#### To do:
Please format the lines below as a JSON list of strings, one string per line, with blank lines and pictures left out.

Content starts

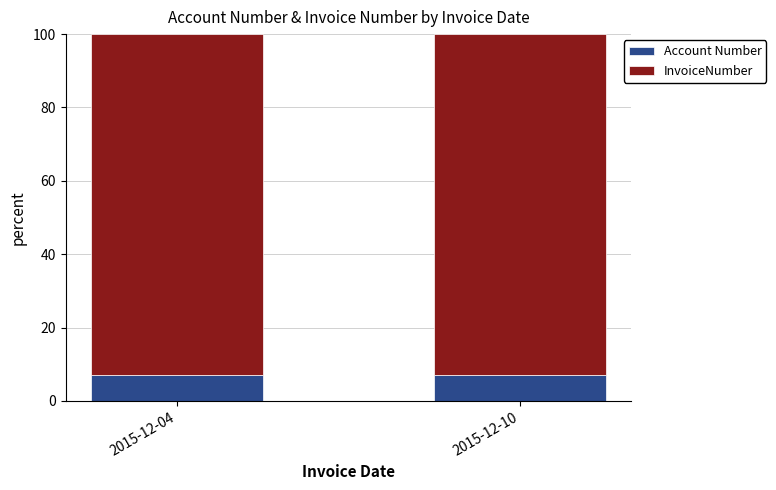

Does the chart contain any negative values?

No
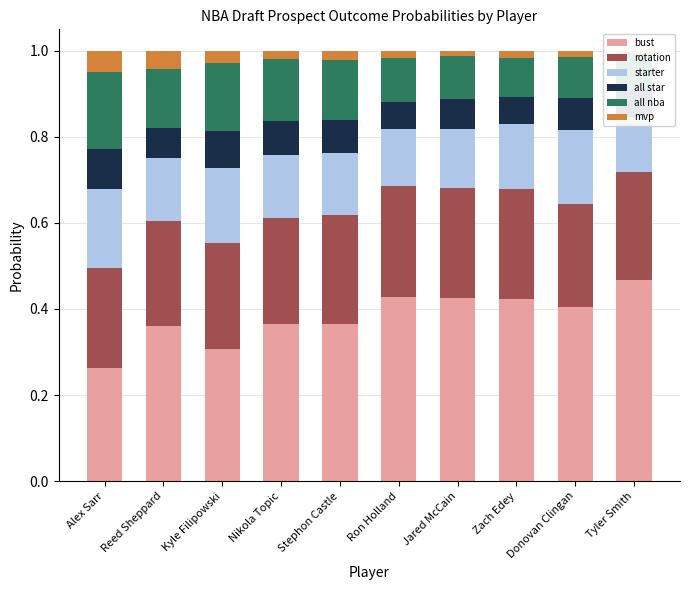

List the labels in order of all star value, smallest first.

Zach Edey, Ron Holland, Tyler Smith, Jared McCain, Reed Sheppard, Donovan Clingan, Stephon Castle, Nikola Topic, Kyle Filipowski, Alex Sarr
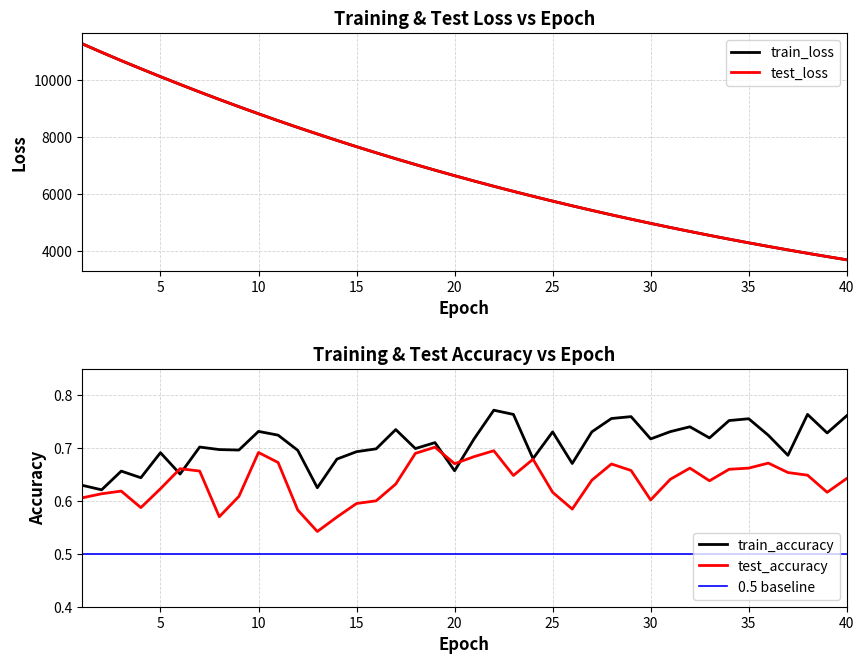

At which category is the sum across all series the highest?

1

Content ends

#### Response to the exercise:
[
  "Does the chart contain any negative values?",
  "No",
  "List the labels in order of all star value, smallest first.",
  "Zach Edey, Ron Holland, Tyler Smith, Jared McCain, Reed Sheppard, Donovan Clingan, Stephon Castle, Nikola Topic, Kyle Filipowski, Alex Sarr",
  "At which category is the sum across all series the highest?",
  "1"
]